Это был взгляд молодёжи на почтенных "стариков". Они не различали, что Анненский на 10 лет старше Иванова. И нам не легко сейчас это представить, зная, что Иванов был уже тогда, в 1909-м, мэтром русского символизма.
Но было интересно и самому Анненскому, и он пишет Иванову через день после значимой встречи 22 мая в Царском Селе: "Если бы можно было этими строками заменить разговор!" Ему ведь пятьдесят четвёртый год, а он так по юношески увлекается, в первом же письме доверяет Иванову свои сетования на службу и быстро переводит его в формат эпистолы, того вида "стихотворения в прозе", что знаком нам по посланиям его "жёнам-мироносицам". Эти многоточия... Эта жажда высказаться тому, кто "слышит". И это, такое скорое, признание — "я слишком дорого заплатил за оголтелость моего мира".

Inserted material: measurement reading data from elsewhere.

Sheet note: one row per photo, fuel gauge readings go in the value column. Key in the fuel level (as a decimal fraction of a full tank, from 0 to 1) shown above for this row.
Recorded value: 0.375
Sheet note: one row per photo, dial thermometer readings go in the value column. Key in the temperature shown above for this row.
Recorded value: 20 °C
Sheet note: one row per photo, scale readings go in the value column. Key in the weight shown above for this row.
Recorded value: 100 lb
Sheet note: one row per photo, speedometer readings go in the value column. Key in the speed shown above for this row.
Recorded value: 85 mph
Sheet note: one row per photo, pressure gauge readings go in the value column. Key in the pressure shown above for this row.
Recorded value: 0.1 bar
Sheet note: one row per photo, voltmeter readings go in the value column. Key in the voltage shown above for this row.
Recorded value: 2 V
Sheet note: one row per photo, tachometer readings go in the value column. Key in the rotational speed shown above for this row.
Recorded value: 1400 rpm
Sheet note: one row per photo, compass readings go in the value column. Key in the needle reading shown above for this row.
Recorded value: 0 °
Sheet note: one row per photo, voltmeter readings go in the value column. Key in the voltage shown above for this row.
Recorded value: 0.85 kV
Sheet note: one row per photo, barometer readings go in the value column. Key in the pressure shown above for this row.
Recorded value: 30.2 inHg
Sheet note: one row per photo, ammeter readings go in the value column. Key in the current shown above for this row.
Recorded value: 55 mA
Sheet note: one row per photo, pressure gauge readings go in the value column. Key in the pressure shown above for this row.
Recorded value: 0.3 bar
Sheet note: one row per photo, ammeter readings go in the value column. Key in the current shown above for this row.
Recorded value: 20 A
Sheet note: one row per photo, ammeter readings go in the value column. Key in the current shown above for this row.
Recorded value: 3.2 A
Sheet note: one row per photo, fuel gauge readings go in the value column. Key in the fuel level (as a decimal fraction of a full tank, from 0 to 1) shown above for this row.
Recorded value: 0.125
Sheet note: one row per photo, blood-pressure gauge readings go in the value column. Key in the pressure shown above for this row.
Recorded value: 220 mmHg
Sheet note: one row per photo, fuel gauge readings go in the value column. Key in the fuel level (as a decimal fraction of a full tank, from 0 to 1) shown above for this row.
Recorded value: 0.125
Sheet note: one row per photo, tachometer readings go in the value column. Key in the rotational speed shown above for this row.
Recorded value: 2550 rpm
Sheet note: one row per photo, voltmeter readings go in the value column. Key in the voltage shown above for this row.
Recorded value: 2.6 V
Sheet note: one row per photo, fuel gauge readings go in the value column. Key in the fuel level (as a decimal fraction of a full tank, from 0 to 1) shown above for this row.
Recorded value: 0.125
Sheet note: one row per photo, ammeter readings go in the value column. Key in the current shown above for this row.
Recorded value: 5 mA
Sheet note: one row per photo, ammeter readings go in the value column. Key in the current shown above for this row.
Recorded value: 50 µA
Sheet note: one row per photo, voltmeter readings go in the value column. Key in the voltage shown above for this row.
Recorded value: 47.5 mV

Мне думается даже, что Анненский разговаривал в письме больше сам с собой. Ведь он сразу увидел несовместимость позиций, которую тактично — но и иронично! — "потопил в чернильнице". Это подтверждает и Евгения Герцык: «Помню, как я единственный раз видела Анненского у В. И. — два мэтра, два поздних александрийца вели изысканнейший диалог — мы кругом молчали: в кружево такой беседы не вставишь простого слова. Но Анненский за александризмом расслышал другое: высокий, застегнутый на все пуговицы, внешне чиновный, он с раздражением, подергиваясь одной стороной лица, сказал: "Но с вами же нельзя говорить, Вячеслав Иванович, вы со всех сторон обставлены святынями, к которым не подступись!"»
В этой фразе и выразилась "оголтелость" его мира, которым он так дорожил. И это был гораздо более земной, близкий нам мир. Как будто. "Будто мы пришли из разных миров?"